Thursday, January 29, 2026

Americans Have the Government They (Collectively) Deserve

“Every nation gets the government it deserves"    

- Joseph de Maistre


I have heard different versions of the above quote.

And while I was younger had a difficult time believing that this could possibly be true, I tend now to agree with it in my older age.

That is not to say that I feel that the people recently killed by ICE deserve it. Or that all Americans deserve to see their just how fragile our democracy actually was all along. In fact, it now seems as if it might be on life support. 

Never would I say that all Americans deserve what is happening to the country right now. Most certainly not.

However, there was a political apathy and, let's call it what it is, a collective arrogance, a hubris that seemed to suggest to Americans that we were better than the rest of the world and immune from whatever happened on the outside of these sacred borders of ours. That something as ugly as fascism could never take root here. Not really, right? That we were better than that. You could believe it, because countless Americans kept repeating that mantra over the years and decades, from politicians to actors to athletes to almost everyone else.

We were better than that. 

It can't happen here, right?

As it turns out, however, there was a reason why Sinclair Lewis had a book with that exact title.

Turns out, it has happened here. 

And it happened, at least in part, because Americans kept insisting that they were immune from any kind of serious consequences for their actions.
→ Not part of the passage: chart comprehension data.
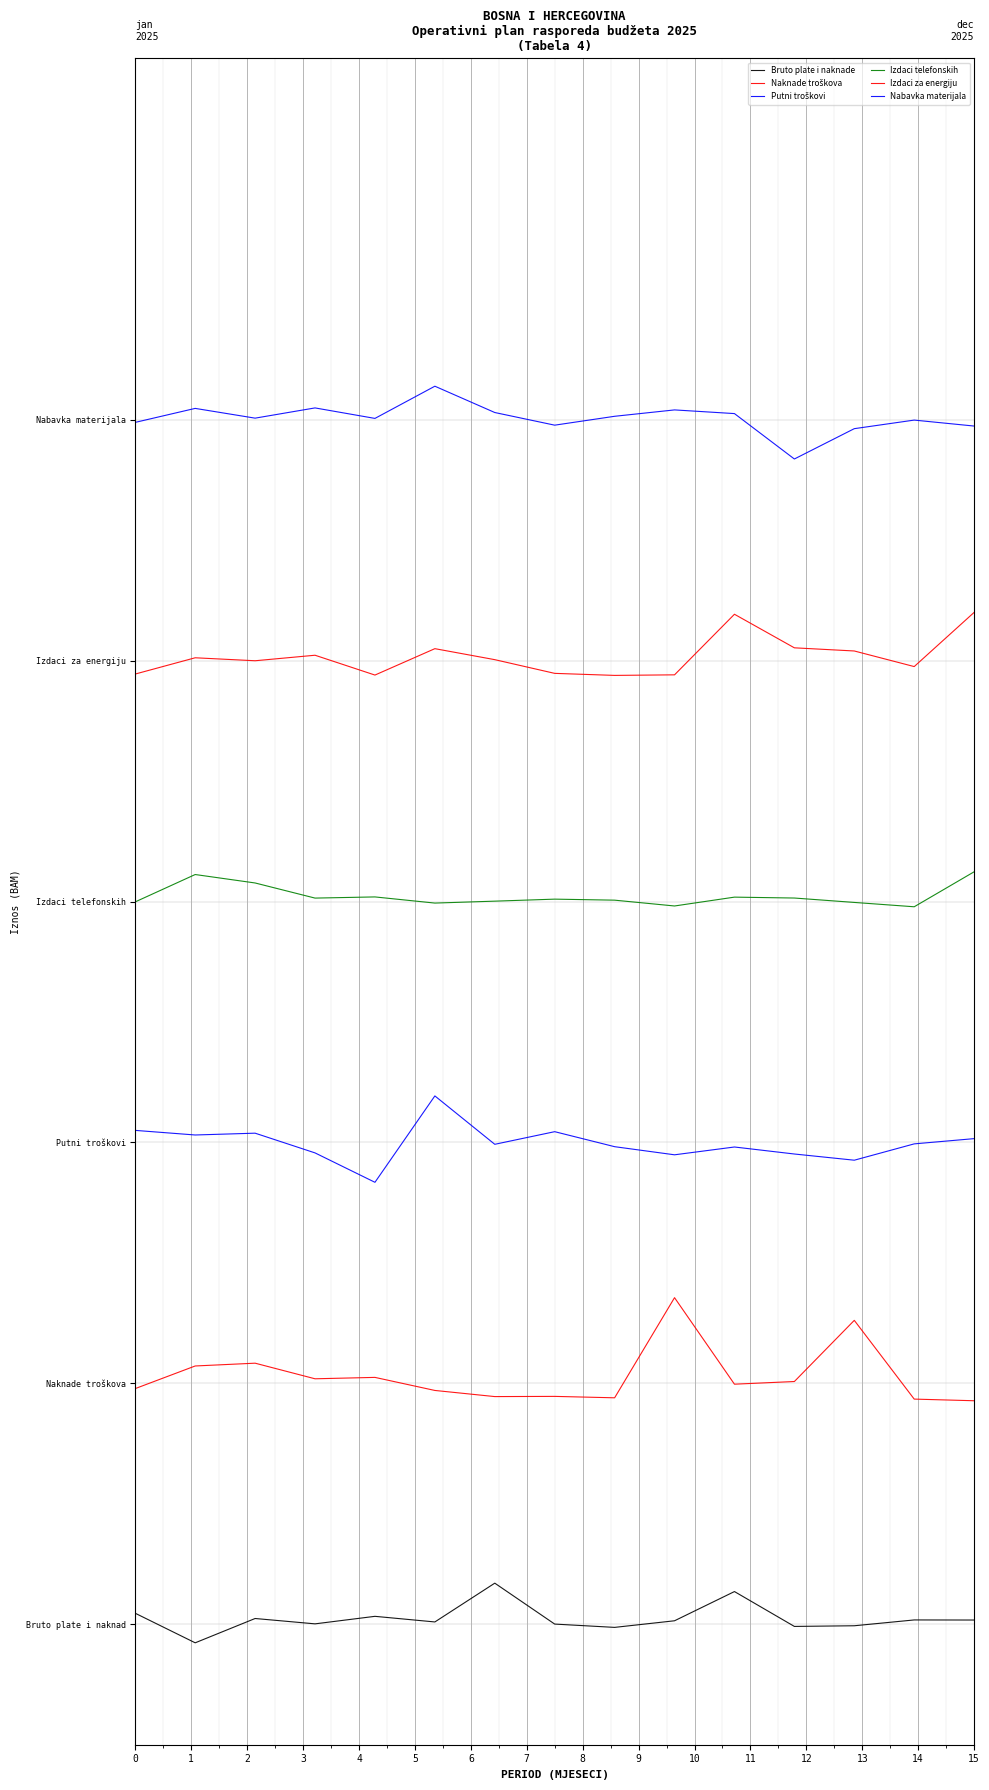

What is the maximum value shown in the chart?

10.3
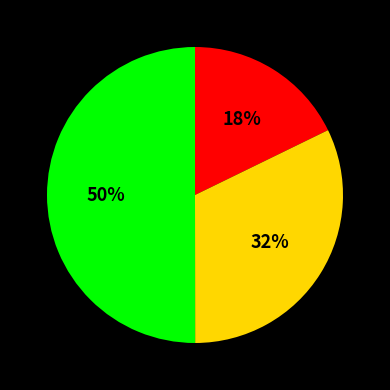

To the nearest percent, what is the average slice percentage?

33%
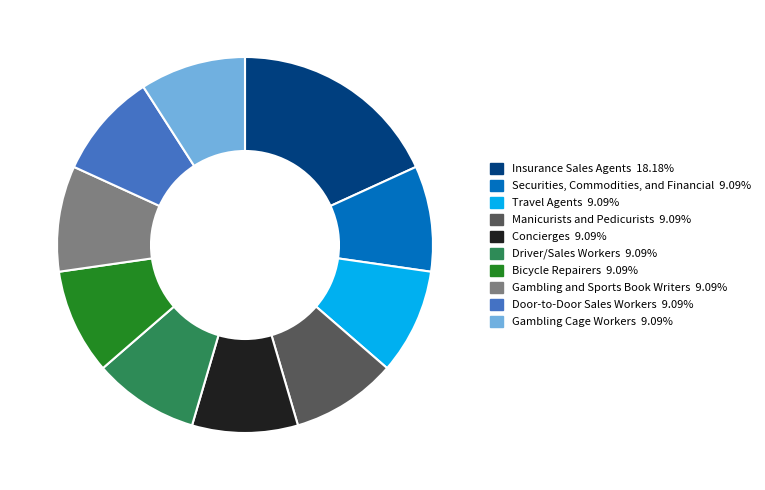

Is the sum of Concierges and Securities, Commodities, and Financial greater than half?

No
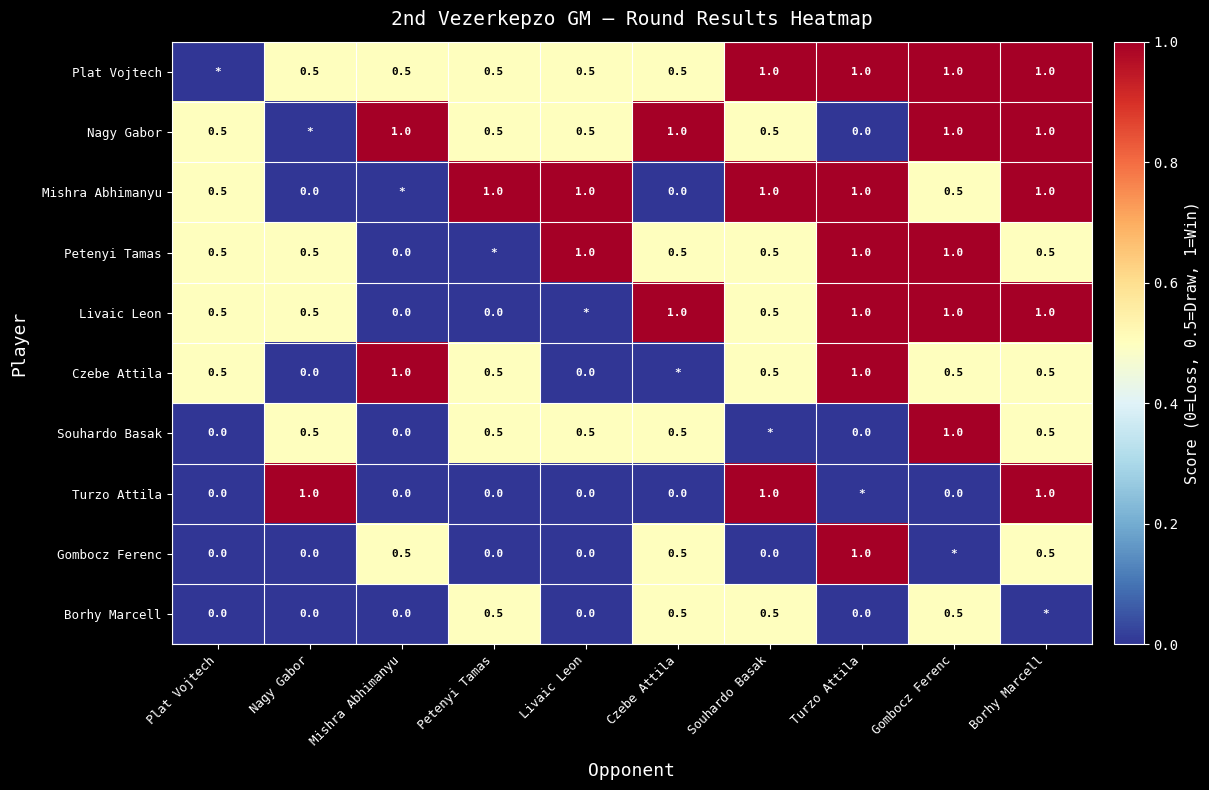

What is the sum of the Plat Vojtech values at Livaic Leon and Borhy Marcell?

1.5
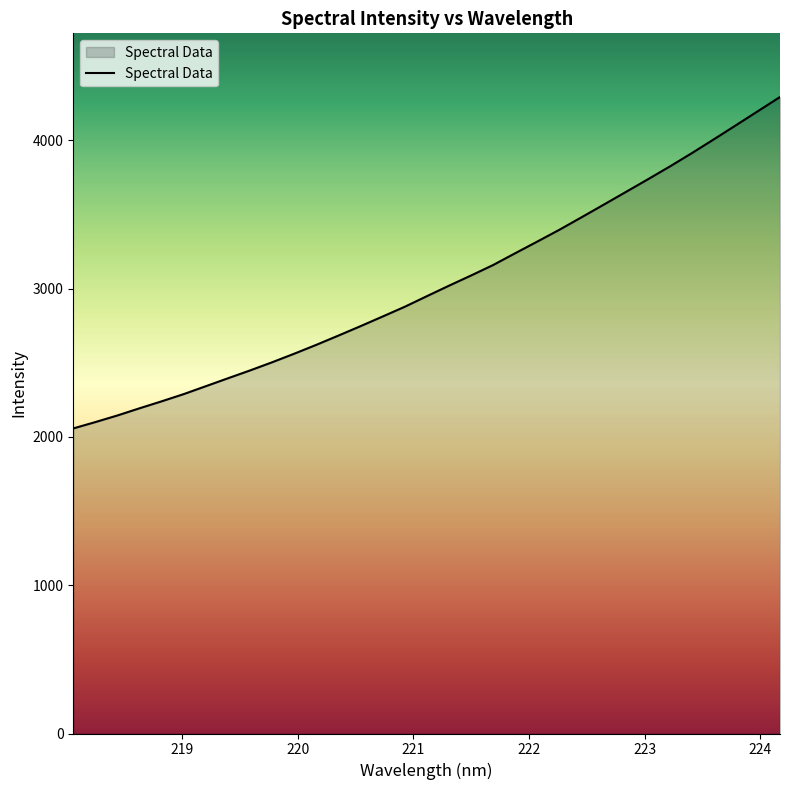

What is the greatest value displayed?

4293.1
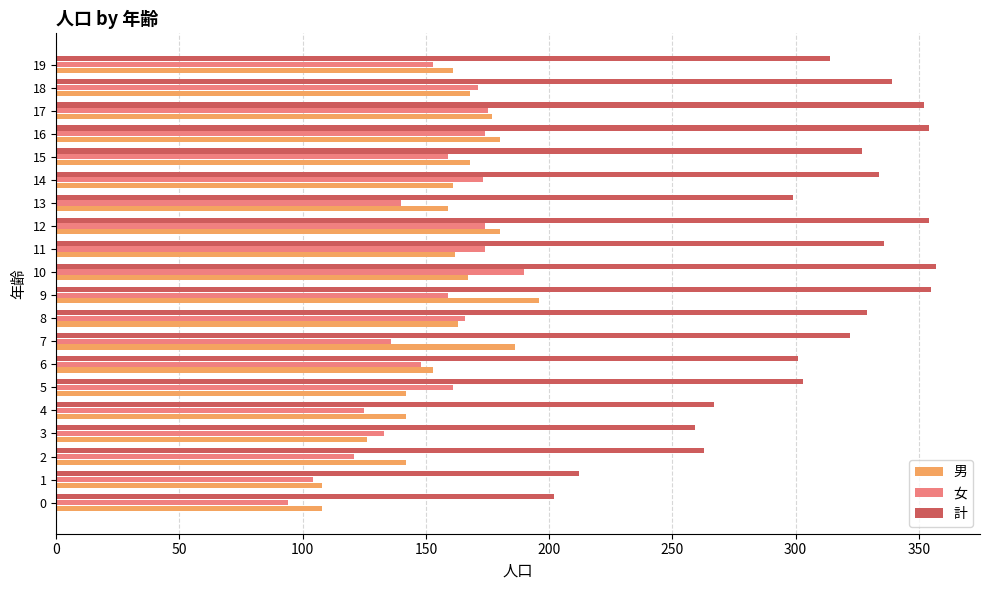

What is the difference between the 女 values at 4 and 9?

34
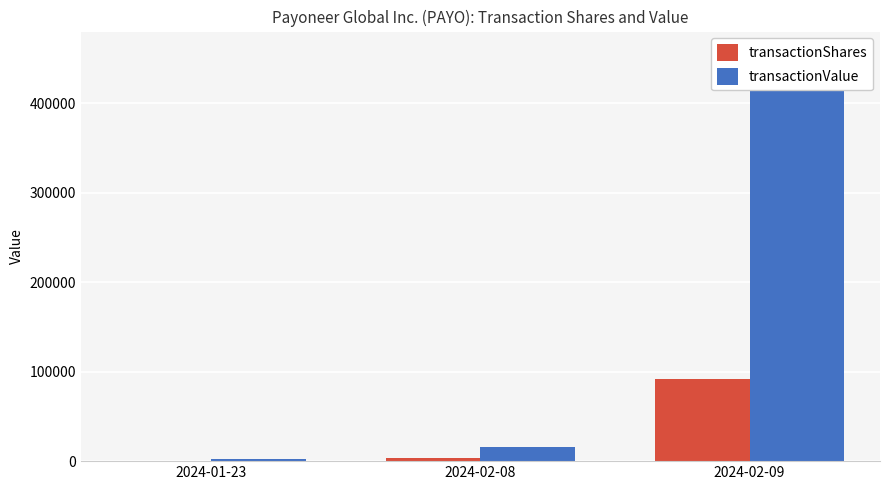

What is the value of the transactionShares bar at the 3rd from the left?

91458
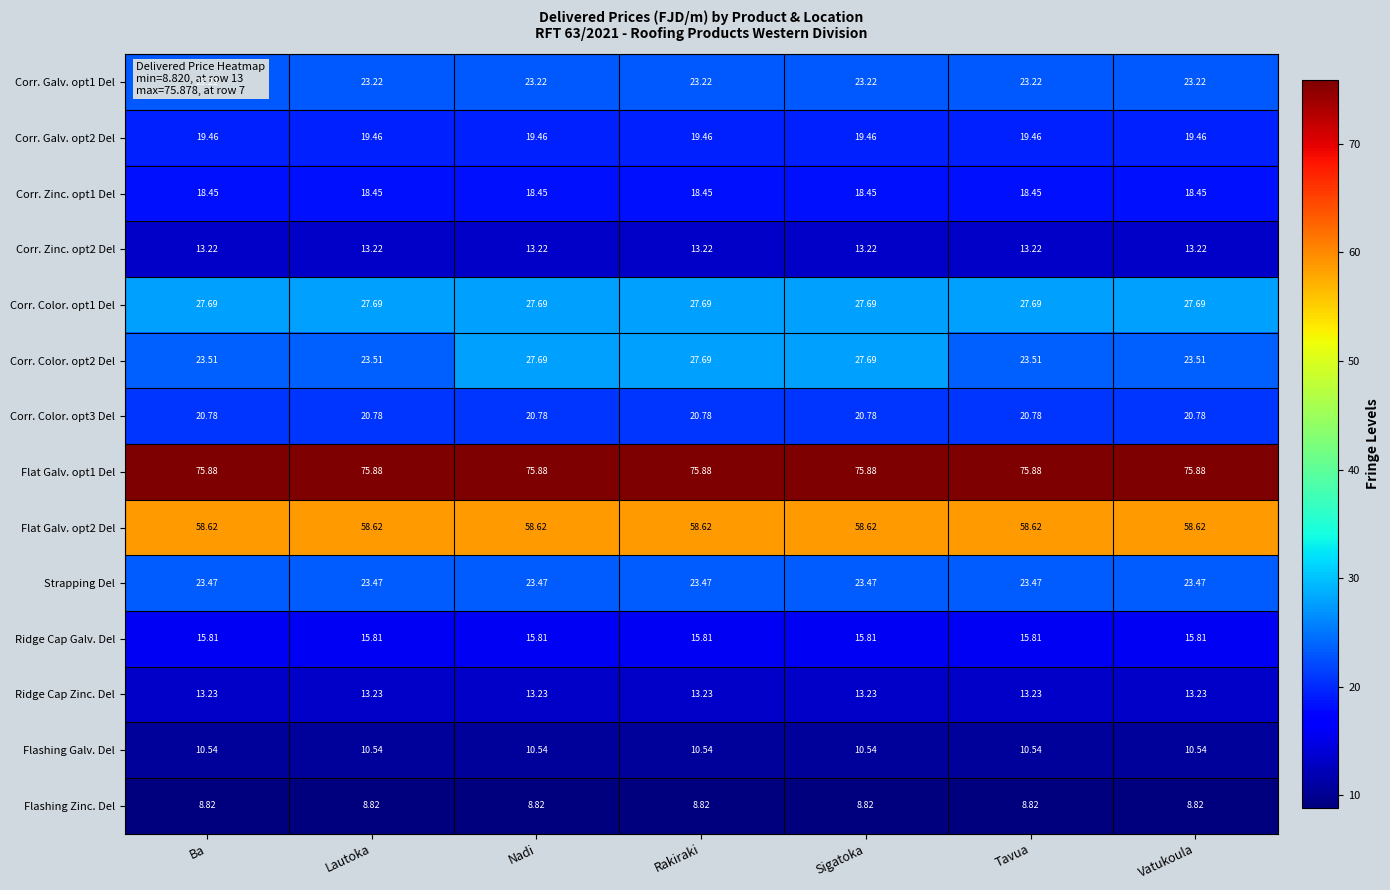

What is the total value across all series at Lautoka?

352.7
Numerous times, when I asked people in and around the 2016 election why they support or supported Trump, they would hesitate (or perhaps would be unable) to give me serious reasons, but they would say "at least he's entertaining."

Admittedly, I never found him entertaining at all. But that's besides the point.

It horrified me to learn that some Americans truly felt that entertainment value was apparently enough of a consideration to vote someone into our highest office. But for too long, we felt that nothing we did could ever come back to bite us. Our collective ignorance of the rest of the world had become like a bad joke, but Americans - if they ever heard such criticisms - would just shrug.

Oh well. What are you gonna do?

The thing is, that kind of hubris has a way of catching up to you at some point. And I suspect that this is what is happening to us, collectively, right now. 

Indeed on some level, we Americans do deserve this. You reap what you sow.